3.      Testing for changes in contamination at the end of a tenancy

Any result at the end of the tenancy that is above the MoH threshold will require intensive cleaning, and potentially an insurance claim to be made by the property owner. Action should be taken with the Tenancy Tribunal in any case where the baseline test has been carried out and there are changes showing contamination from the current or departing tenant.

4.      In the event the second result is positive – commence a formal cleaning procedure

Once the intensive test returns a result showing which areas are above the MoH threshold, a complex cleaning process needs to be undertaken to ensure the contaminated areas are sufficiently cleaned to deem it safe and suitable for habitation. This is where it gets expensive.

This process is currently only able to be carried out by properly certified providers and involves substantial retesting to ensure the contaminants have in fact been removed.

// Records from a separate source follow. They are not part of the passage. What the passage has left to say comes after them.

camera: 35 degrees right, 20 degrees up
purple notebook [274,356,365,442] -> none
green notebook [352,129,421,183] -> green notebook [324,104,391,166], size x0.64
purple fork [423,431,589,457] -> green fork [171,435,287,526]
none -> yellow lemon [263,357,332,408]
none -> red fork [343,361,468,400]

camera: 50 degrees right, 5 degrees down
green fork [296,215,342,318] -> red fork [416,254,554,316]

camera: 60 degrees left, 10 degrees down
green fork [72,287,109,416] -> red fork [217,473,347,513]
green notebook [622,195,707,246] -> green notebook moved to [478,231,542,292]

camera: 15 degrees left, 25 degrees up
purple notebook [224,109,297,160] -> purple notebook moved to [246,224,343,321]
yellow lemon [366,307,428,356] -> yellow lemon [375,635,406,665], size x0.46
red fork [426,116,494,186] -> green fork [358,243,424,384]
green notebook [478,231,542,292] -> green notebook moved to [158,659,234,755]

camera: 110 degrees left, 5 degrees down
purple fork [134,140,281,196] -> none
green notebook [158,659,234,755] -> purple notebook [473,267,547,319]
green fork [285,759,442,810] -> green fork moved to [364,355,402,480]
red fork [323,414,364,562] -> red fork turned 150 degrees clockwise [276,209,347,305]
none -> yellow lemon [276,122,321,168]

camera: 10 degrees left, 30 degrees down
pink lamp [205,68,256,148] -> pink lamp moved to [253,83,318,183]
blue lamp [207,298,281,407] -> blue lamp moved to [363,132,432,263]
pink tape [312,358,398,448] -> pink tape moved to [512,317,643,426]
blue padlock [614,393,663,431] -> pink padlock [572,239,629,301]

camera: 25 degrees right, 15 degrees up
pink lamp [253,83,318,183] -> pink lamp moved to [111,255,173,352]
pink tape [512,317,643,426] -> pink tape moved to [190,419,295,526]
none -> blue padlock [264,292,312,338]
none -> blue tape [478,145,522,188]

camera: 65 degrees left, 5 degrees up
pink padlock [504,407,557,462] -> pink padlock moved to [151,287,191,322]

There are many questions regarding the qualifications of both the testers and the cleaners in the marketplace, but until there is legislation provided to support these areas, we can only use the services that are currently available, and select such contractors with a good track record.

You can’t afford not to

The initial testing is a selling advantage. Good tenants want to be reassured that the property they are moving in to has been tested and found to be clear. Any that are concerned by this process should probably move on to another property that is not being managed in this manner.

The potential cost to you if your property is found to be contaminated is far too great to avoid the relatively much lower cost of having pre and post tenancy tests carried out. Through this process and good record keeping it’ll be straight-forward to prove which tenants are responsible, making your cost recovery much more likely.

I’m advising all my landlords to seek independent advice, particularly from their insurer, if they are not interested in having their property included in the new testing regime.